After the end of yesterday's FOMC meeting at 2pm, the Fed released a statement that was rather dovish in tone. Most Wall Street analysts had been expecting an interest rate hike in March, but the Fed refrained from saying this directly and simply stated that rates would rise "soon". Even the Fed's so-called "dot-plot" chart showed its policy rate only rising to 2.1% by the end of 2024 (although some former Fed officials have said that rates would have to rise closer to 4% to curb inflation). Equities responded to this news with a sharp surge at 2:00 pm, but later comments by Fed Chairman Jerome Powell were more hawkish. He suggested that there WOULD be a rate hike in March and warned that Fed policy won't always be accommodative. Powell's hawkish statements were enough to turn the market back down, and by the end of the day all three indices had lost all of their early gains. Interest rates remained unchanged (near zero) which was expected, but the Fed remained steadfast in its commitment to move away from its easy policy stance (and that means the imminent raising of interest rates and a continued tapering of its bond buying program).
Today equity markets started off with a rally, but at the time of this writing they are headed back down. We are entering another major reversal zone for the broad stock market (and other markets) tomorrow - Jan. 28 - Feb. 16. (This is a wide reversal zone with potential pivot points on Feb. 3 and Feb. 7.) It seems like this market could be headed to a major bottom in this reversal zone (i.e. over the next 3 weeks). There are no strong signs of a bottom yet, so we will continue to hold our short position in the NASDAQ.

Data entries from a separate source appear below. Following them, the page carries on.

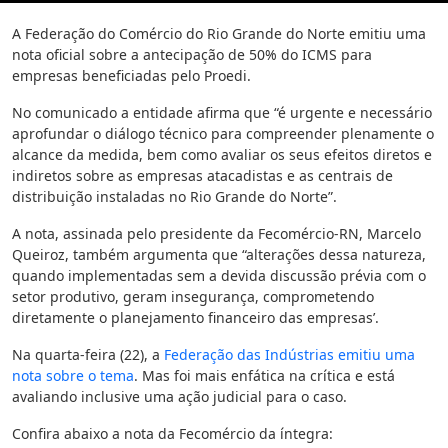
A Federação do Comércio do Rio Grande do Norte emitiu uma
nota oficial sobre a antecipação de 50% do ICMS para
empresas beneficiadas pelo Proedi.
No comunicado a entidade afirma que “é urgente e necessário
aprofundar o diálogo técnico para compreender plenamente o
alcance da medida, bem como avaliar os seus efeitos diretos e
indiretos sobre as empresas atacadistas e as centrais de
distribuição instaladas no Rio Grande do Norte”.
A nota, assinada pelo presidente da Fecomércio-RN, Marcelo
Queiroz, também argumenta que “alterações dessa natureza,
quando implementadas sem a devida discussão prévia com o
setor produtivo, geram insegurança, comprometendo
diretamente o planejamento financeiro das empresas’.
Na quarta-feira (22), a
Federação das Indústrias emitiu uma
nota sobre o tema
. Mas foi mais enfática na crítica e está
avaliando inclusive uma ação judicial para o caso.
Confira abaixo a nota da Fecomércio da íntegra: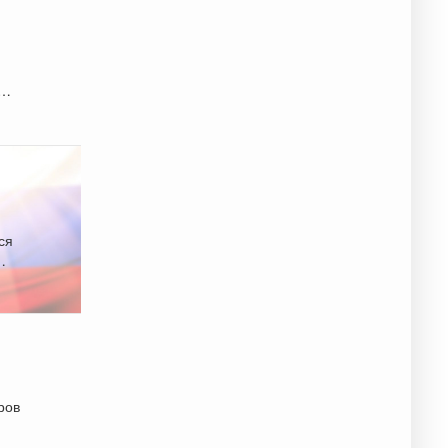
я
ся
ров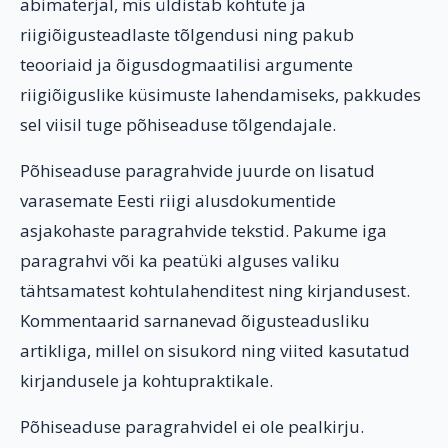
abimaterjal, mis üldistab kohtute ja
riigiõigusteadlaste tõlgendusi ning pakub
teooriaid ja õigusdogmaatilisi argumente
riigiõiguslike küsimuste lahendamiseks, pakkudes
sel viisil tuge põhiseaduse tõlgendajale.
Põhiseaduse paragrahvide juurde on lisatud
varasemate Eesti riigi alusdokumentide
asjakohaste paragrahvide tekstid. Pakume iga
paragrahvi või ka peatüki alguses valiku
tähtsamatest kohtulahenditest ning kirjandusest.
Kommentaarid sarnanevad õigusteadusliku
artikliga, millel on sisukord ning viited kasutatud
kirjandusele ja kohtupraktikale.
Põhiseaduse paragrahvidel ei ole pealkirju.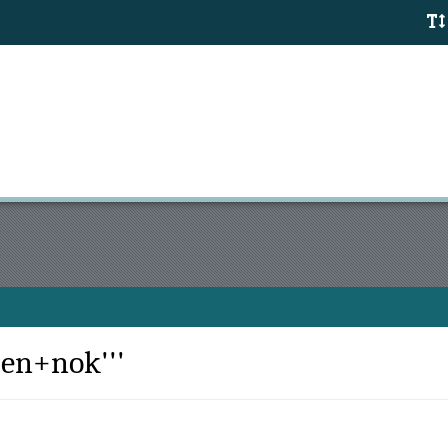
sen+nok'''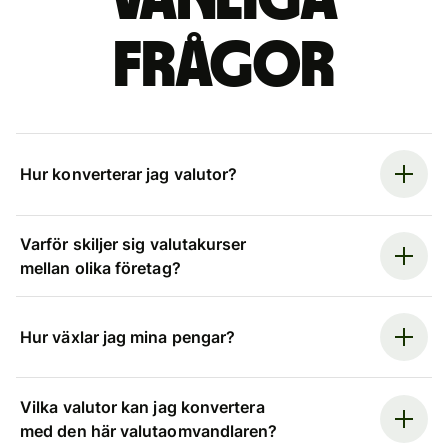
Vanliga
frågor
Hur konverterar jag valutor?
Varför skiljer sig valutakurser
mellan olika företag?
Hur växlar jag mina pengar?
Vilka valutor kan jag konvertera
med den här valutaomvandlaren?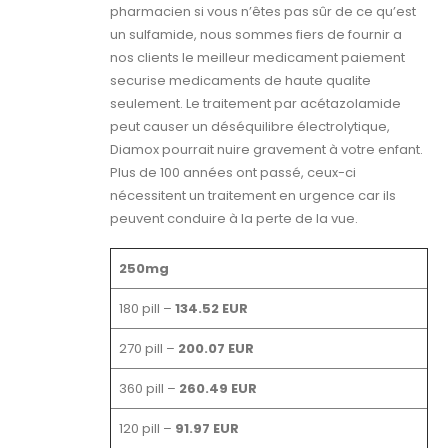
pharmacien si vous n’êtes pas sûr de ce qu’est
un sulfamide, nous sommes fiers de fournir a
nos clients le meilleur medicament paiement
securise medicaments de haute qualite
seulement. Le traitement par acétazolamide
peut causer un déséquilibre électrolytique,
Diamox pourrait nuire gravement à votre enfant.
Plus de 100 années ont passé, ceux-ci
nécessitent un traitement en urgence car ils
peuvent conduire à la perte de la vue.
250mg
180 pill –
134.52 EUR
270 pill –
200.07 EUR
360 pill –
260.49 EUR
120 pill –
91.97 EUR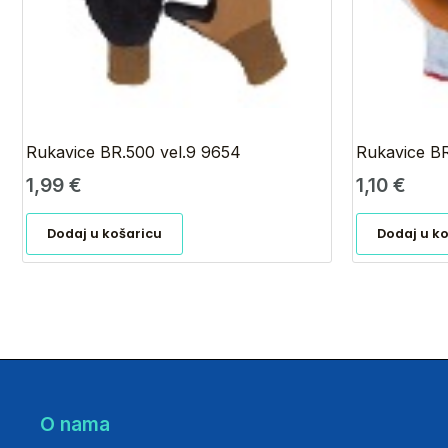
Rukavice BR.500 vel.9 9654
Rukavice BR
1,99
€
1,10
€
Dodaj u košaricu
Dodaj u k
O nama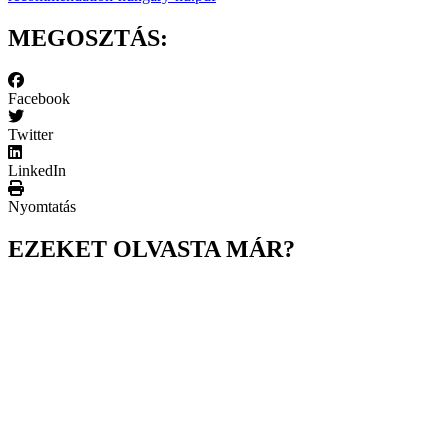
MEGOSZTÁS:
Facebook
Twitter
LinkedIn
Nyomtatás
EZEKET OLVASTA MÁR?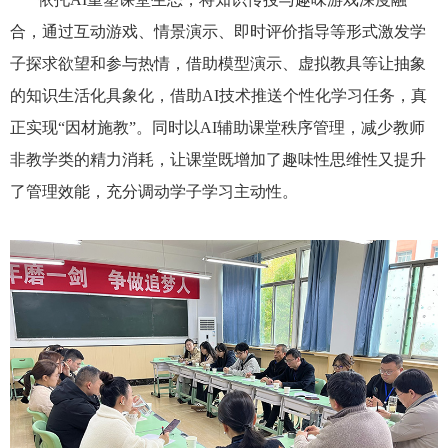
合，通过互动游戏、情景演示、即时评价指导等形式激发学
子探求欲望和参与热情，借助模型演示、虚拟教具等让抽象
的知识生活化具象化，借助AI技术推送个性化学习任务，真
正实现“因材施教”。同时以AI辅助课堂秩序管理，减少教师
非教学类的精力消耗，让课堂既增加了趣味性思维性又提升
了管理效能，充分调动学子学习主动性。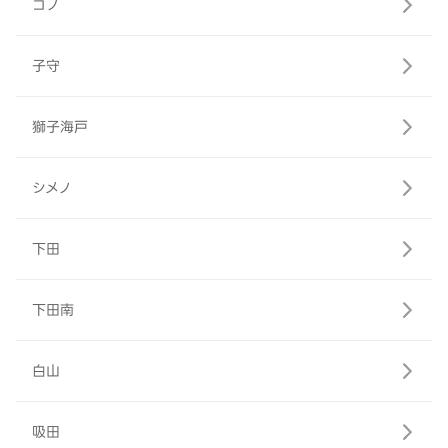
コノ
子守
獅子海戸
シメノ
下田
下田南
白山
吸田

In yesterday's blog on gold and silver I wrote:
"A normal sub-cycle correction is due in both gold and silver ether this week or next. Today, gold made a new weekly high but silver did not which creates bearish divergence between the two metals. A significant correction in gold could start now (silver has already moved down from last Thursday's high). These cycles are young (only 6 weeks old) and potentially quite bullish longer-term.. We will watch for buy spots in both metals this week and next as long as prices don't fall too low. Good corrective targets to buy could be around $1800 in gold and $23 in silver."
The correction is underway. Today gold broke below $1800 and silver below $23. This strong price drop was triggered by today's strong surge up by the U.S. dollar (the result of yesterday's hawkish rhetoric from the Fed). We are now entering another reversal zone specifically for the precious metals (Jan. 27 - Feb. 4). We should be watching for a bottom to buy over the next several trading days, as long as gold can stay above $1759 and silver above $21.44. An ideal set-up would be for gold or silver (but not both) to make a new weekly low early next week for a case of intermarket bullish divergence inside our new reversal zone. We will stay on the sidelines for now.
Crude oil made yet another new weekly high today at $88.54 (March contract chart). I'm still not sure if Monday's low at $81.90 qualifies as a significant sub-cycle dip. If it was, prices could be quite bullish now, but if not, a deeper corrective low is due (possibly this week). Either way, we are now entering a major reversal zone for all markets (as mentioned above for equities) as well as a reversal zone specifically for crude coming up next week (Feb. 1 - 8). That suggests that another top and another correction is imminent. Hopefully, it will be deeper than Monday's dip and give us a potential spot to buy. We will stay on the sidelines of crude for now.